Elezioni prezidenziali

Ecuador, Daniel Noboa è il nuovo presidente: 35 anni, il più giovane nella storia della Repubblica

Il candidato per il movimento liberale (Adn) ha vinto il ballottaggio superando la rivale di sinistra del Movimiento Revolución Ciudadana, Luisa González

Con lo scrutinio oramai giunto al 90,87% del totale, Daniel Noboa ha ricevuto 4.881.100 voti pari al 52,30% contro i 4.451.243 raccolti da Luisa Gonzàlez (47,70%). Ad annunciare la vittoria del 35enne, durante la trasmissione a reti unificate, è stata la presidente del Consiglio nazionale elettorale (Cne), Ciana Atamaint: “La tendenza è irreversibile”.

Daniel Noboa è il nuovo presidente dell'Ecuador Afp
Daniel Noboa è il nuovo presidente dell'Ecuador

Nella sua prima dichiarazione, il giovane leader liberale ha sottolineato: “Oggi abbiamo fatto la storia, le famiglie ecuadoriane hanno scelto un paese con sicurezza e occupazione”. Da parte sua la sfidante Gonzàlez ha riconosciuto la vittoria del suo rivale e gli ha promesso collaborazione in Parlamento, ma “non certo per privatizzare le nostre risorse o rendere precaria la vita dei cittadini”. 

Un cartello elettorale di Daniel Noboa Getty
Un cartello elettorale di Daniel Noboa

Il neoeletto è riuscito dove il padre aveva fallito.
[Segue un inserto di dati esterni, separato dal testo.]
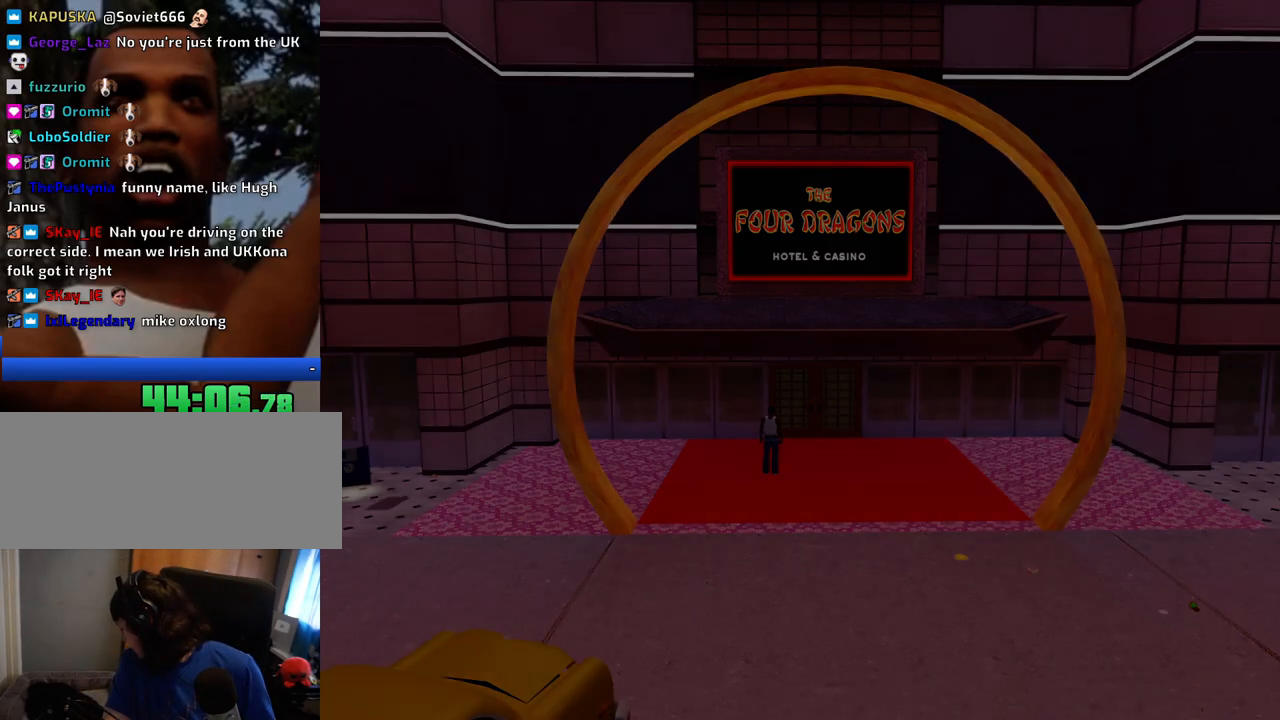
{"keys": [], "mouse": [], "events": [[33, "a", "up"], [33, "d", "down"], [83, "space", "down"], [133, "d", "up"], [167, "a", "down"], [167, "space", "up"], [167, "w", "down"], [267, "a", "up"], [267, "d", "down"], [267, "w", "up"], [317, "space", "down"], [367, "d", "up"], [400, "a", "down"], [400, "space", "up"], [400, "w", "down"], [450, "a", "up"], [450, "w", "up"]]}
Alle urne, lo scorso 20 agosto, il giovane rampollo aveva incassato a sorpresa il ballottaggio imponendosi dietro la rivale con il 23,47% dei voti, circa un milione in meno di Gonzàlez, vincitrice dei suffragi con il 33,61%. E nonostante la partenza in salita, in campagna elettorale il giovane è riuscito a convogliare i voti di vari aspiranti alla presidenza che si erano fermati al primo turno. Giorno dopo giorno, Noboa ha ribaltato il risultato entrando nel Palazzo di Carondelet come successore di Guillermo Lasso.

Chi è Daniel Noboa?

Di formazione imprenditore, Noboa ha un'esperienza politica limitata a due anni in Parlamento (2021-2023). Il nuovo presidente è figlio di Alvaro Noboa, l'uomo più ricco dell'Ecuador, per cinque volte candidato senza successo alla massima carica dello Stato. Durante le campagne elettorali dei due turni di votazione, il neoeletto presidente ha cercato di mostrarsi come una personalità “fuori dall'establishment”, assicurando comunque di voler rafforzare il modello di libero mercato esistente nel Paese.

Tra gli altri obiettivi promessi ci sono il contrasto alla violenza e “all'insicurezza che si è impadronita dell'Ecuador” e una risposta concreta alla carenza di posti di lavoro. Segnali, o meglio cambiamenti che il popolo si attende in tempi rapidi. Noboa, infatti, ha poco tempo a disposizione per convincere chi l'ha votato. Il mandato presidenziale, essendo una continuazione di quello interrotto da Lasso, con lo scioglimento anticipato del Parlamento, durerà appena 18 mesi. A maggio 2025, l'Ecuador sarà di nuovo chiamato alle urne per le elezioni generali.